Fifth, we need to focus more rigorously on the results we are delivering and the costs we are incurring to do so. We need to make sure we are spending aid to the maximum effect. This is not just the longer term policy and system changes we aim to promote. But hard facts about what the immediate outputs are from our aid programmes.

And sixth, we need to become more transparent and accountable. Both to UK taxpayers who pay our bills, and the people for whose benefit we work. Publishing our results is a part of this. But also enabling people to check what we plan to do, whether it offers value for money, whether we achieve it and what we are doing to put things back on course when they go wrong.

What about DFID’scommitment to Africa?

The UK wants Africa to develop and prosper. We think we have a moral responsibility to support your development. But we think it is good for us too.

Two thirds of the financial and professional resources available to DFID are allocated to Africa. Between 2011 and 2015 we will finance a basic education for millions of girls and boys across the continent. We will help put in place the beginnings of a social safety net for more countries, directly financing modest cash transfers to relieve the most acute poverty of several million people. We will distribute at least thirty million bed nets protecting countless women and young children from the deadly threat of malaria. We will support five million children and pregnant women to free them from malnutrition.

But we will also finance programmes on a growing scale to accelerate economic growth. To help you improve governance and accountability. To support regional economic integration.

And we want to retain a particularly strong collaboration with Uganda. For more than 20 years this country has been in the vanguard of economic reform and poverty reduction across the continent. DFID has tried to help as you have pioneered progress. You were among the first countries to promote universal primary education. And in 1997 in support of that we gave you what was then our largest grant to Africa, £67m for the education sector support programme.

This was the first country in which we provided general budget support in its modern form, with the grant we agreed in 1999.

We are proud of the progress you have made and pleased to have played a part in supporting it.

Our development programme now is larger than it has ever been. You will know that we have currently frozen direct financial aid to the Government of Uganda. We had good reason to believe that some of the money we were providing was being stolen. We hope the freeze will not last long. We want stolen money returned. We think it is important that administrative and criminal sanctions are taken against perpetrators.

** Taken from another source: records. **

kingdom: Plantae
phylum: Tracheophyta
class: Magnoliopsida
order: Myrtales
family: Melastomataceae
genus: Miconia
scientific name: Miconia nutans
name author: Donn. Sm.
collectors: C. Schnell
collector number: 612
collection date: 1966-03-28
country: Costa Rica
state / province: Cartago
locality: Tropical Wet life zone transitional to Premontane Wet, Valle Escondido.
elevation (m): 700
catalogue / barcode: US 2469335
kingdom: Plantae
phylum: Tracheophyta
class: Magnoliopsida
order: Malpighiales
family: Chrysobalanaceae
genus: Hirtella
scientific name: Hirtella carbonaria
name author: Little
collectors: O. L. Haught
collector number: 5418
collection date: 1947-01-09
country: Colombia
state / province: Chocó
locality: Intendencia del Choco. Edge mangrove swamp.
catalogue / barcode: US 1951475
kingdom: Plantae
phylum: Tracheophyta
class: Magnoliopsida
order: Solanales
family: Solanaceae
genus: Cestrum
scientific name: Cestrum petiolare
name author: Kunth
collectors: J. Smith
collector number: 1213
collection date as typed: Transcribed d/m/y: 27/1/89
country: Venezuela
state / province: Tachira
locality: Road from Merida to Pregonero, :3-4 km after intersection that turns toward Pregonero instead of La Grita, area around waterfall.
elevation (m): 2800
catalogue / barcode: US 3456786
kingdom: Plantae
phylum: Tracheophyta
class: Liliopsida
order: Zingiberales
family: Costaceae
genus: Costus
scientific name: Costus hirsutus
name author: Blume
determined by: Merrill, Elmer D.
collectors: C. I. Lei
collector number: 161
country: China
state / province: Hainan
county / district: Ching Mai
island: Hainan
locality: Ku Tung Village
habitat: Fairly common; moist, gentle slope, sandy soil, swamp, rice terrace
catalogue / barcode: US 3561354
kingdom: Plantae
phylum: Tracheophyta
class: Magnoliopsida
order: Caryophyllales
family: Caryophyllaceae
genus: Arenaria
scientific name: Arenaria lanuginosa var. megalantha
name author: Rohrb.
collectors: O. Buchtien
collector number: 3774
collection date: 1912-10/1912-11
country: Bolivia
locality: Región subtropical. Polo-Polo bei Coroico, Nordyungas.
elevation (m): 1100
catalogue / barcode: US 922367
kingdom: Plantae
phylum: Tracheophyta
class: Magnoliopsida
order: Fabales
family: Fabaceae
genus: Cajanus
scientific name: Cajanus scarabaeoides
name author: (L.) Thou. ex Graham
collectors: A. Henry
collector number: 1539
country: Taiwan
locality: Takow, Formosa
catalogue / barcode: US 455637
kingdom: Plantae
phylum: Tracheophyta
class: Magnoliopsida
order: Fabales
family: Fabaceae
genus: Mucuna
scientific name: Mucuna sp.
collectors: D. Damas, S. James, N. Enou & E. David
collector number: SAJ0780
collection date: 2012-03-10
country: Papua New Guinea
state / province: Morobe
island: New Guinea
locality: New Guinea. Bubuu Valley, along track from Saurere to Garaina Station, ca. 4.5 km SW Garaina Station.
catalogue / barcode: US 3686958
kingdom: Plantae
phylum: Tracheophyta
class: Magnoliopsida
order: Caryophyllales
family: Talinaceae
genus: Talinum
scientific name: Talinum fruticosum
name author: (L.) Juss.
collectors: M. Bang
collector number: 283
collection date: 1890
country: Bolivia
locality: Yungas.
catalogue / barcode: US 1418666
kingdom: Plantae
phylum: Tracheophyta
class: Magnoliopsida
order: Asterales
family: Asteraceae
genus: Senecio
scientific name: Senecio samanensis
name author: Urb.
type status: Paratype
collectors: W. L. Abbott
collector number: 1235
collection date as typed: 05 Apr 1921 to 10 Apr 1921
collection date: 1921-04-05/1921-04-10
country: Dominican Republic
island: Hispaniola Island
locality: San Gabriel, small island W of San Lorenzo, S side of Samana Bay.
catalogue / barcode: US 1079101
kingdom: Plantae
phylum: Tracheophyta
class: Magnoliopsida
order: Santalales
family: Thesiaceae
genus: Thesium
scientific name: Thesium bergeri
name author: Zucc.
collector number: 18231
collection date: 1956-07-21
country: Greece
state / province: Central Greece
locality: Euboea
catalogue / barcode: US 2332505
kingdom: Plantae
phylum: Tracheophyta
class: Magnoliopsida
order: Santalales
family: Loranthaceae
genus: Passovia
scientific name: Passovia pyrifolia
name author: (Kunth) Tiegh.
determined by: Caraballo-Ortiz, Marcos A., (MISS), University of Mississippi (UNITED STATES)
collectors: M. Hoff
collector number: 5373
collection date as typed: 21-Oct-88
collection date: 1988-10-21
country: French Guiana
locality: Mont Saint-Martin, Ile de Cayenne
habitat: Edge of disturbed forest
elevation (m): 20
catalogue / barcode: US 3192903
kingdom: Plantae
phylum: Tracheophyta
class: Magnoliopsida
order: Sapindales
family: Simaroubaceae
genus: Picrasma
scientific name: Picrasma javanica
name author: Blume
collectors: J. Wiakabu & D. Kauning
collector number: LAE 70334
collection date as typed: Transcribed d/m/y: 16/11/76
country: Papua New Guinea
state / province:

It is important to note that the problems we have encountered have been uncovered by the people and institutions of Uganda. It is not just us who want them sorted out. Much more importantly, it is the people of Uganda who want corruption tackled.

It is also important to note that the current freeze affects £11m, or about 10% of our support to Uganda in the current year. The vast bulk of our collaboration, in areas like regional trade, financial services, family planning, malaria and social protection continues as previously.

So please rest assured that Britain remains committed to transforming the lives of those twenty million Ugandans who, according to the latest National Poverty Status report, still live below the international poverty line.

The Uganda Vision 2040 includes a quote from Seneca:

Our plans miscarry because they have no aim. When a man does not know what harbour he is making for, no wind is the right wind”.

These are sentiments I share. But our plans need not miscarry - we know where we are going. The new global age brings with it a new global order and by working together, differently, we can ensure Africa’s time is now.